Supponiamo che i corrotti vengano spazzati via, i partiti disciolti, le persone oneste vengano incaricate di gestire la cosa pubblica con un amplissimo mandato dei cittadini, una specie di paradiso terrestre, insomma. Cosa otterremo? «La politica smarrita tra scartoffie e ossessioni», come recitava mercoledì il titolo dell’eccellente articolo di Sandro Medici sulla tragicommedia della giunta Raggi a Roma.
Quello che sta accadendo nella capitale, infatti, è il sintomo di un problema ben più ampio e profondo dell’incapacità di Virginia Raggi di formare una squadra di governo: i pasticci nel nominare collaboratori e assessori sono certo il frutto di incapacità personale (Chiara Appendino a Torino, per il momento, se la cava benissimo) ma a monte ci sta altro, e precisamente l’idea della politica senza partiti, della democrazia elettronica, del culto dei curricula e del «merito».
Il Movimento Cinque stelle aveva, ed ha, ottime ragioni per fare dell’onestà e della competenza le sue bandiere politiche ma la realtà è che, in una democrazia rappresentativa, occorrono dei luoghi di formazione della classe dirigente, degli strumenti per far fare esperienza a chi vuole mettersi al servizio della comunità.
Strumenti che servono anche a neutralizzare chi vuole arricchirsi, chi non è leale, chi fa il contrario di ciò che i militanti gli chiedono.
Storicamente, questi strumenti sono stati i partiti: luoghi in cui l’ingegnere e l’operaio, l’intellettuale e la casalinga potevano confrontarsi e arricchirsi reciprocamente. I vecchi partiti saranno pure stati delle oligarchie ma erano comunque oligarchie frutto di una selezione che rendeva la vita difficile ai peggiori (tranne che nel Psi di Craxi) e che teneva i vertici in contatto con la base. Negli Stati uniti i notabili del partito repubblicano fanno una politica favorevole ai miliardari e contraria agli interessi della loro base da almeno 36 anni: c’è voluto del tempo ma poi i militanti hanno trovato un leader per spazzare via l’establishment. Che poi questo leader si chiami Donald Trump e sia peggio dei politicanti che vuole sostituire è un altro discorso.
Quando i partiti si dissolvono, ciò che resta sono le oligarchie di «tecnici, magistrati, avvocati e avvocaticchi, contabili, consulenti, esperti di varia caratura, nonché pensionati ringalluzziti», come scrive Sandro Medici. Ma Virginia Raggi deve rivolgersi a questo sottobosco romano perché non ha relazioni sociali, né può averle perché l’M5S non è un partito insediato nella città: sono 1.764 i militanti che hanno votato per candidarla.
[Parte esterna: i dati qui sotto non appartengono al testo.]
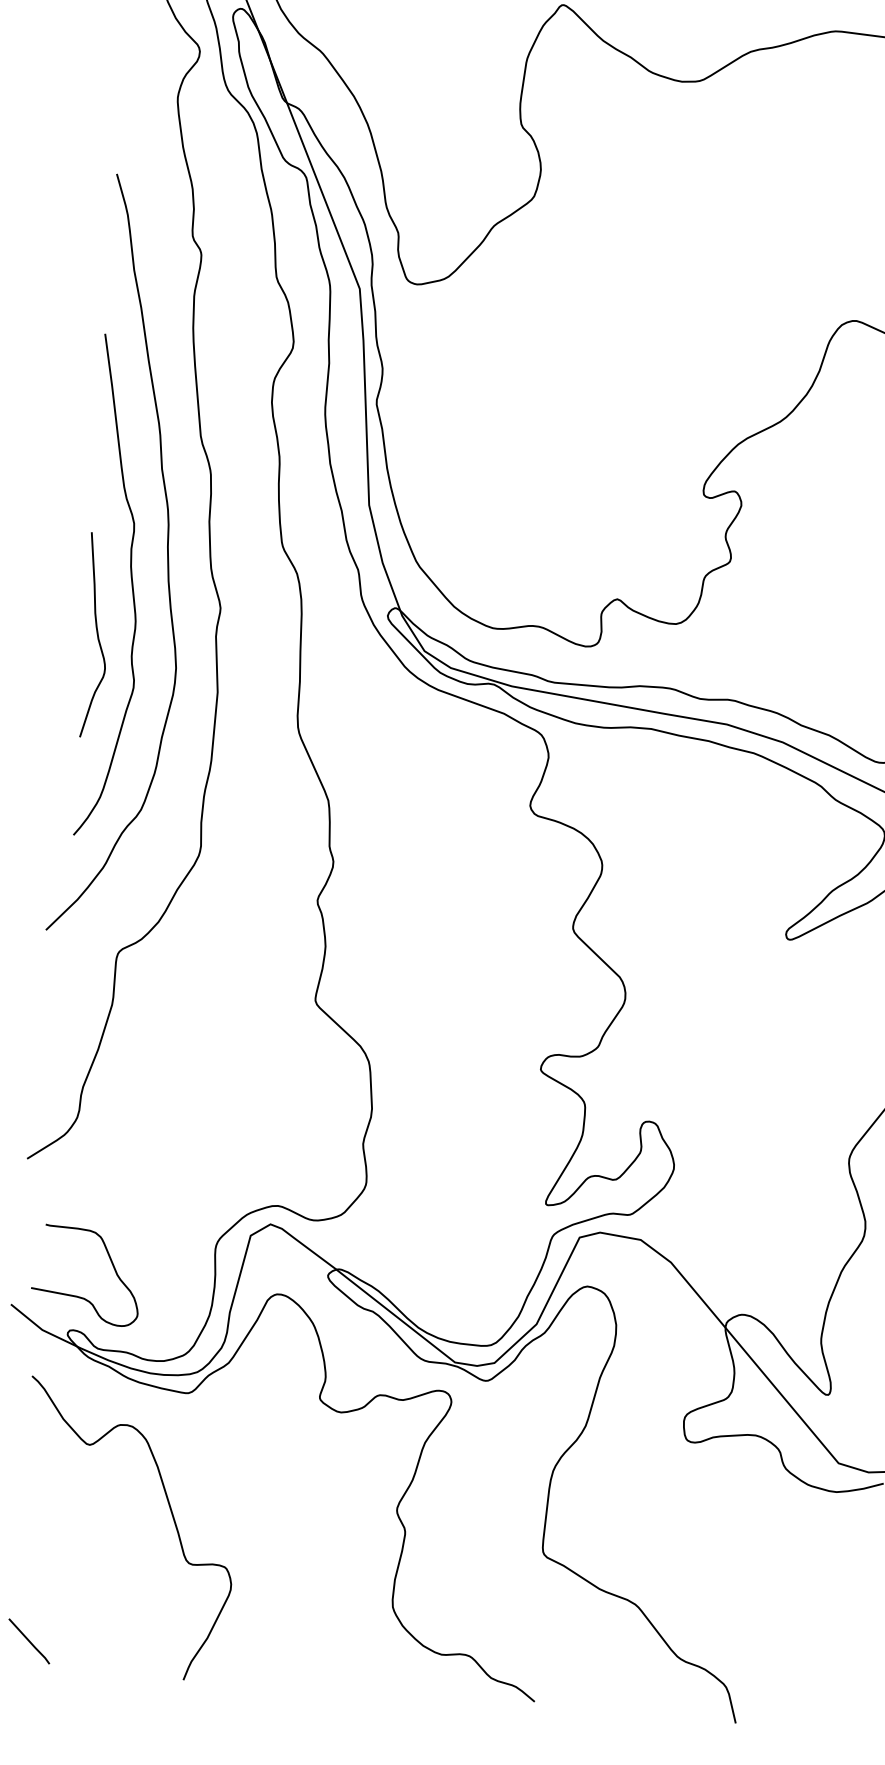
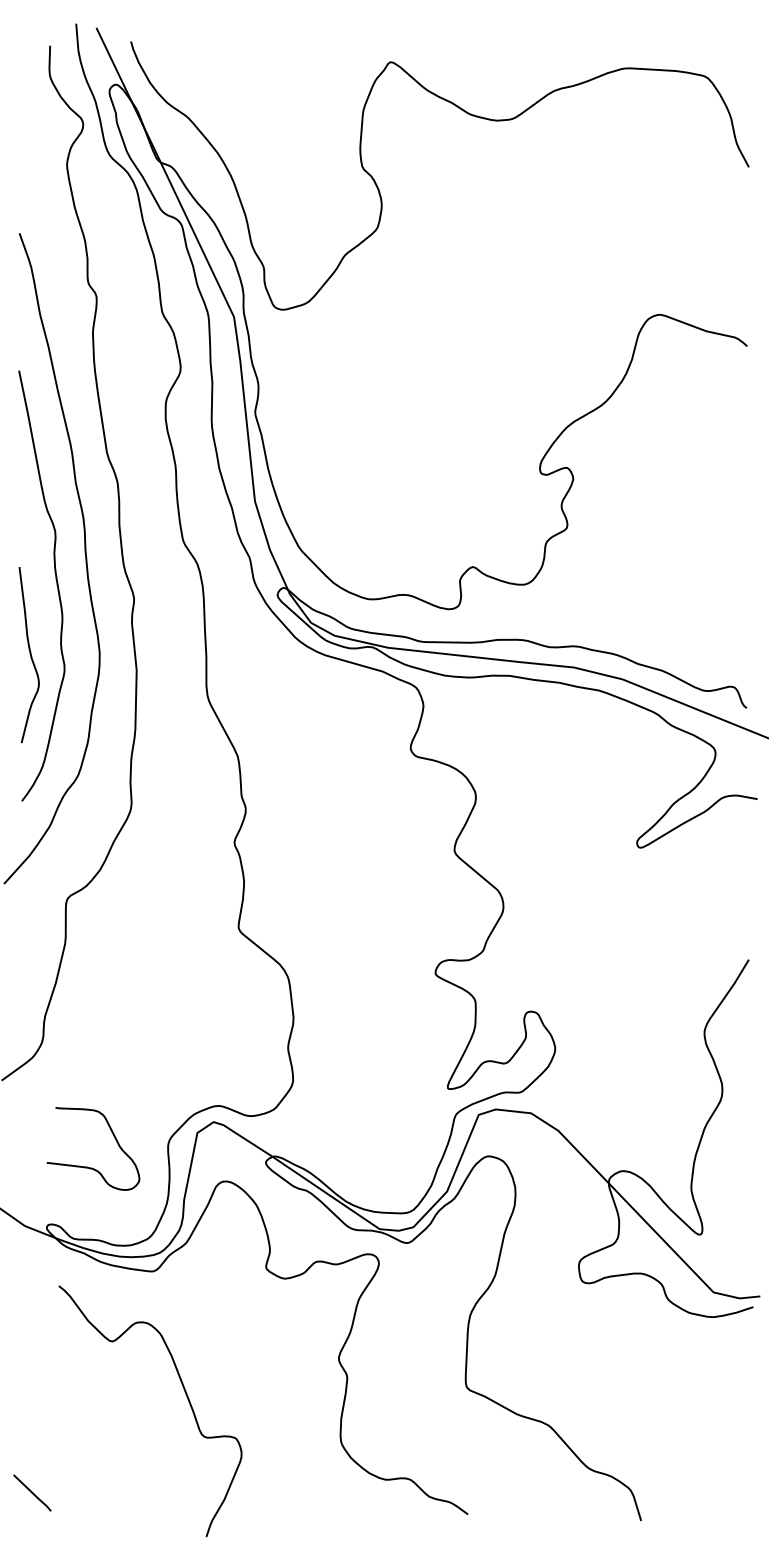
curve: (96, 634) -> (29, 654), moved
curve: (78, 1295) -> (87, 1166), moved
curve: (171, 1516) -> (186, 1397), moved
Se non ci sono relazioni con i cittadini, ciò che resta sono solo le conoscenze dello studio di avvocati dove si è fatto il praticantato, le amicizie dell’università o l’aver «sentito il nome» da qualche parte. Demonizzare la politica e i partiti lascia la cosa pubblica nelle mani delle lobby, delle cordate, delle consorterie.
Quindi la vera questione non è tanto che il M5S neghi «una visione laica della politica, basata sulla separazione liberale dei poteri» come ridicolmente scrive Antonio Polito sul Corriere. È piuttosto il fatto che i Cinque Stelle non abbiano ancora capito che occorre consumare le suole delle scarpe nel rapporto con i cittadini prima di essere pronti a governare. La loro strepitosa fortuna, essere l’unica opposizione rimasta, può trasformarsi facilmente in una maledizione se non fanno un programma credibile per rispondere alla sofferenza sociale dei nostri anni (nel 2016 l’Italia continua ad avere una disoccupazione che è quasi il doppio di quella del 2007, l’11,5% contro il 6,1%).
È su una visione del mondo, su un programma articolato, e non sul semplice appello all’onestà personale, che si può governare.
Nella storia, una quantità di leader personalmente onesti, che rifuggivano dall’arricchirsi, hanno scatenato guerre, attuato genocidi, portato lutti e rovine ai loro popoli.
Certo, nella società liquida, nell’era dell’individualismo, dei tweets e dei selfies sembra quasi patetico fare appello ai vecchi partiti, ma forse non occorre resuscitare federazioni provinciali e comitati centrali. Forse ciò di cui abbiamo bisogno è di un rapporto vero tra esperti e cittadini, di uno scambio che coinvolga forze, energie, intelligenze diverse. Senza processi di partecipazione le scorciatoie non portano da nessuna parte. O, al massimo, allo studio dell’avvocato Previti.